Das Wort hat jetzt Herr Kruse.

Frau Präsidentin, meine Damen und Herren! Es ist für mich immer ein bisschen schwierig, Jan Ehlers zuzustimmen. Das funktioniert auch dieses Mal nicht ganz, denn am Schluss ist er ein kleines bisschen eklig geworden, indem er 44 Jahre mit zwei Jahren zu vergleichen suchte, aber nicht aufgepasst hat, wie das Ergebnis ist. Aber lieber Kollege Ehlers, das werden Sie schon noch erfahren.

Lassen Sie mich trotzdem ein bisschen näher beim Thema neues Wahlrecht bleiben. Die Ausgangslage ist die Hamburgische Verfassung. Ich stimme Ihnen zu, wir haben schon vor über zehn Jahren über ein sehr ähnliches Wahlrecht gestritten, das jetzt über einen interfraktionellen Antrag durch eine Volksabstimmung in die Wirklichkeit gebracht werden soll. Ich glaube, insoweit hat die Initiative einen Verdienst. Sie hat nämlich jedenfalls die Mehrheit der Bürgerschaft gezwungen, Stellung

zu nehmen. Dieses allein ist schon ein Verdienst auch derer, die den neuen Artikel 50 vor siebeneinhalb Jahren gemeinsam in die Hamburgische Verfassung geschrieben haben.

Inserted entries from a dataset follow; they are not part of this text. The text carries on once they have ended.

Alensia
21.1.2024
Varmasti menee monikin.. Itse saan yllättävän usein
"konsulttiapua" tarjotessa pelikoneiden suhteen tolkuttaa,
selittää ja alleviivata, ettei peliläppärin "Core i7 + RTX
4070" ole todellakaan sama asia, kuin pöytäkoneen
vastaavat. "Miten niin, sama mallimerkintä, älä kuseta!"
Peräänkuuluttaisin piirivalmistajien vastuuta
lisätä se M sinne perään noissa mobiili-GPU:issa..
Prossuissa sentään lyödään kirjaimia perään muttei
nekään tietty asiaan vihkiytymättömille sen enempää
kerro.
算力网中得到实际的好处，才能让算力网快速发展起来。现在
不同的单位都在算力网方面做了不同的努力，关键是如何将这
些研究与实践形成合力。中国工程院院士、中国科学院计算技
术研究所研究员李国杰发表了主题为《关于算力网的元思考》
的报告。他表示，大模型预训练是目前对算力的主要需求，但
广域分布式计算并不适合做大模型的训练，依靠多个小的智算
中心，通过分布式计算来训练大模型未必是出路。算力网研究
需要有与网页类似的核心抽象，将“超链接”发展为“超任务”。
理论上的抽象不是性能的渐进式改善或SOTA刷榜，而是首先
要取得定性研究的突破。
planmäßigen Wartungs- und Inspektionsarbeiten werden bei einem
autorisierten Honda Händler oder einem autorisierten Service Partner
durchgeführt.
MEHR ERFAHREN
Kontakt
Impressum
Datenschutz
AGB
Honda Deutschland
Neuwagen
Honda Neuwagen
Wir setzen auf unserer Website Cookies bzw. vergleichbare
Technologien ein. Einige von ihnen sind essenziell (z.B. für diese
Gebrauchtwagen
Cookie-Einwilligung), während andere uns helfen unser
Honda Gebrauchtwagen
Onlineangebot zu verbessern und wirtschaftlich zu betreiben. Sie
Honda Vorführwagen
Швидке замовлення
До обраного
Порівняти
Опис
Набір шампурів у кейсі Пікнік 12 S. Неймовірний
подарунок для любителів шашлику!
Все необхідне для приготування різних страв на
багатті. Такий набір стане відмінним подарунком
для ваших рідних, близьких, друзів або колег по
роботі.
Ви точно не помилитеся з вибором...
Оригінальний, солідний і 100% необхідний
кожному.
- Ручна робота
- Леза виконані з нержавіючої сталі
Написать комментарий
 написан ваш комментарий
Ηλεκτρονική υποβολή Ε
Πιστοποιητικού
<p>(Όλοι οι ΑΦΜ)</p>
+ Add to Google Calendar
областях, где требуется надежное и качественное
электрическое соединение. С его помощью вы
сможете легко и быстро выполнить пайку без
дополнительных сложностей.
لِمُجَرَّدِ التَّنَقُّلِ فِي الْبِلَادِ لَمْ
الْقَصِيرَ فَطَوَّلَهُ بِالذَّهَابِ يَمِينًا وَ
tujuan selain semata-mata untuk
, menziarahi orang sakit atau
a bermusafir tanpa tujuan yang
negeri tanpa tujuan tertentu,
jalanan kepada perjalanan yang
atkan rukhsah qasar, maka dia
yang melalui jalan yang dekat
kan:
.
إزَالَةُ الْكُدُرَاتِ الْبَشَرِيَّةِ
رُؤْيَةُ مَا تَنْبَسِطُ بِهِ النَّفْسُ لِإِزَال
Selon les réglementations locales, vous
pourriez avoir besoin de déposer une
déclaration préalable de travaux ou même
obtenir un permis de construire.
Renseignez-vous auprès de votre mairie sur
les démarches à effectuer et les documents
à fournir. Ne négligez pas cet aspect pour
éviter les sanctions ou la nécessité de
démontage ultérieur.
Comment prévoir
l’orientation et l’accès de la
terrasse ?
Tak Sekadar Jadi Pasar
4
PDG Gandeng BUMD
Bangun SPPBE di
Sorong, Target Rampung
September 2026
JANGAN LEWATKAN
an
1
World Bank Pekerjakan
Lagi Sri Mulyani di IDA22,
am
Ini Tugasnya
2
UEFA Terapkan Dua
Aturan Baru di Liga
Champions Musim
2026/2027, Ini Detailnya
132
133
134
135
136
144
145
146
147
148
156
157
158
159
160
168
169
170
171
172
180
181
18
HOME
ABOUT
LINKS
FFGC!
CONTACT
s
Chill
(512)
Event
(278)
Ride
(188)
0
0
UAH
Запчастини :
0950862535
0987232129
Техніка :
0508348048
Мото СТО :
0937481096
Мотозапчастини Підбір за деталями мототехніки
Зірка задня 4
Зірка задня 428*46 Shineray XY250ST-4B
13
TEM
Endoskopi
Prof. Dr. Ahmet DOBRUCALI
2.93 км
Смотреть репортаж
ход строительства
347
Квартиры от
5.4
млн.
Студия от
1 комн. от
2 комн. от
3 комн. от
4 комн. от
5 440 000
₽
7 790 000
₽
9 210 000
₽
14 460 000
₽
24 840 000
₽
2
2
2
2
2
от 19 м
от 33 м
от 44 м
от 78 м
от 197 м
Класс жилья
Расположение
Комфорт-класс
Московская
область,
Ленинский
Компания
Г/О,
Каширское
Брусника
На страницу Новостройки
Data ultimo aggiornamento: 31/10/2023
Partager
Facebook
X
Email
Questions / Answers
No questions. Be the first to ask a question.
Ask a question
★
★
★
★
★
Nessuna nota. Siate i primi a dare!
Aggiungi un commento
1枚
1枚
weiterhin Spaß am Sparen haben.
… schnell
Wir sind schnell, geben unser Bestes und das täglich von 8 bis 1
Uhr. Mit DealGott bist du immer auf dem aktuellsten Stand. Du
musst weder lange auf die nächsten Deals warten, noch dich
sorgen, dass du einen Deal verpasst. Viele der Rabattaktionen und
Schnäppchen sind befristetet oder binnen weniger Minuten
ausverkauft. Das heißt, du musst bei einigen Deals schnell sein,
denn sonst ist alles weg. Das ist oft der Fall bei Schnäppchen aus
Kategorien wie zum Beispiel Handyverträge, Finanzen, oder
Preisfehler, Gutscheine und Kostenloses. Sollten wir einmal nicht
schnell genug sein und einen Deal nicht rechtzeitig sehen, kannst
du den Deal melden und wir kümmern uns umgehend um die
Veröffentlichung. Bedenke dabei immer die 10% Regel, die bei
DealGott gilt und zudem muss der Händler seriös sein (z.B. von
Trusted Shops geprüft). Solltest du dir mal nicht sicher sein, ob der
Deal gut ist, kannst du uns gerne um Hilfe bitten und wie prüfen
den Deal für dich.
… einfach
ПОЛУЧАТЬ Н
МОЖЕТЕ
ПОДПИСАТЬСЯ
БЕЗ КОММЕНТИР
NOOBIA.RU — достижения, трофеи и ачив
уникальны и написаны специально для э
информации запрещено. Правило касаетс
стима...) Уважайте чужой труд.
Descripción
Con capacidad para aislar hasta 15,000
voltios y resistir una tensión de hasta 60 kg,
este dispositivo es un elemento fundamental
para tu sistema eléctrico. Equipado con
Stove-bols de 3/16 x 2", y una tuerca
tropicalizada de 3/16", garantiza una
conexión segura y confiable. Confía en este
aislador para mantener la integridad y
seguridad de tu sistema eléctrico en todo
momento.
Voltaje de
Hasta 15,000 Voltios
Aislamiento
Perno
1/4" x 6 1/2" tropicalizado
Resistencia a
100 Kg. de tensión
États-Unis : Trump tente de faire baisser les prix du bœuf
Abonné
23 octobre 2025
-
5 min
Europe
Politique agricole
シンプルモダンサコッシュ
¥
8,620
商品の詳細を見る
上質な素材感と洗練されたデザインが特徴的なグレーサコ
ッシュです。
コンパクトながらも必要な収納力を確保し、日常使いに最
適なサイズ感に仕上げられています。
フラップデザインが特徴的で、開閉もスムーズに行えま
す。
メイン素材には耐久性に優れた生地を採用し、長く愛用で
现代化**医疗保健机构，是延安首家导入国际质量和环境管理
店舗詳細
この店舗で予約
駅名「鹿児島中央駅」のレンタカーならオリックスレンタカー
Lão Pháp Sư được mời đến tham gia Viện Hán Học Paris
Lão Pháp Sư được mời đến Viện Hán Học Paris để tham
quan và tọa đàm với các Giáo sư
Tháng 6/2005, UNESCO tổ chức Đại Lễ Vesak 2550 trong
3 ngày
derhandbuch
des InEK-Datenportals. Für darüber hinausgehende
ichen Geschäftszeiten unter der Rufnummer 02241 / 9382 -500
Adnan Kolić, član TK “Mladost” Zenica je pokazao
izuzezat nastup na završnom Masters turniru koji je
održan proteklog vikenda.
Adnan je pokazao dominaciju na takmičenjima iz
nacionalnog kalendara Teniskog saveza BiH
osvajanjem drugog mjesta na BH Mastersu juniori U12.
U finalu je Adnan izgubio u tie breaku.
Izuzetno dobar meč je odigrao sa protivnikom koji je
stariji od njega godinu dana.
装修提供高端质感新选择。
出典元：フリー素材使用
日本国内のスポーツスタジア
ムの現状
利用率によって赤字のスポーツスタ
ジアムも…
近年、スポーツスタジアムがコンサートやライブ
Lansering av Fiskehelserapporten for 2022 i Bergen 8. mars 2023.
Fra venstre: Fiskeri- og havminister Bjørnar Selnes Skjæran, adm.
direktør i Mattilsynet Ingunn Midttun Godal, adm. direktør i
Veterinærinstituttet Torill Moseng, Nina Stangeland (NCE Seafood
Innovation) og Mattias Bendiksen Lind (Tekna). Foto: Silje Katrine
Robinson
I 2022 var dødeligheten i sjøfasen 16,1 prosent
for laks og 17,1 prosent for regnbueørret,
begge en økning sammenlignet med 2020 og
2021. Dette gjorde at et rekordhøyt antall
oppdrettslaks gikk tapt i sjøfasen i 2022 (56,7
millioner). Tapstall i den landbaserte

Deswegen sollten wir uns in der Bürgerschaft – mit Ausnahme der GAL-Fraktion – nicht beschweren, dass es Bürger gibt, die von ihrem unbestrittenen Verfassungsrecht Gebrauch machen. Das war gewollt. Nur habe ich manchmal das Gefühl, dass das so nicht angenehm ist. Dann darf man das nicht wollen und nicht in die Verfassung schreiben. Deswegen stellt sich für mich eine ganz andere Frage, nämlich ob der angebotene Entwurf der Initiative, der als Zweitüberschrift immer noch „Mehr Demokratie“ hat, richtig ist.

Deswegen ist im Umkehrschluss der Entwurf der vermutlichen Mehrheit der Hamburgischen Bürgerschaft etwas weniger demokratisch, obwohl – dies war die Vernunft des Artikel 50 – die Bürgerschaft das Recht hat – das war gewollt –, den Abstimmungsberechtigten einen Alternativentwurf vorzulegen. Und was ist in der Demokratie für Abstimmungsberechtigte eigentlich schöner, als über Alternativen zu entscheiden. Insoweit wende ich mich gegen Versuche, die ja auch nachzulesen waren, die Bürgerschaft versuche, die Initiative auszuhebeln. Nein, jeder nimmt sein Verfassungsrecht wahr. Und ein bisschen mehr oder weniger demokratisch, ich finde, demokratische Wahlen sind in Wahrheit dem Komparativ oder einer vergleichbaren Form nicht zugänglich.

Demokratie ist – jedenfalls nach dem Grundgesetz der Hamburgischen Verfassung und dem Staatsrechtsverständnis aller westlichen Demokratien –, wenn die Wahlen frei, geheim, gleich und direkt sind. Das sind die vier Kriterien. Die werden eingehalten. Der Streit geht in der Tat darum, wie ich diese demokratische Wahl organisiere, wobei wir alle wissen, dass in vielen und wahrscheinlich in den meisten Teilen der Welt diese vier Kriterien nicht eingehalten werden. Jedenfalls für Deutschland und Hamburg ist für mich klar: Seit mehr als 50 Jahren sind diese Kriterien nicht nur eingehalten worden, sondern auch von niemandem bestritten, dass sie eingehalten worden sind. Deswegen ist eine Positionierung einer Initiative, sie böte etwas Demokratischeres an, für mich als Demokraten eher eine Form von vorsichtiger Beleidigung. Das geht so auch wieder nicht, sosehr ich das Recht der Initiative verteidige, dies zu tun.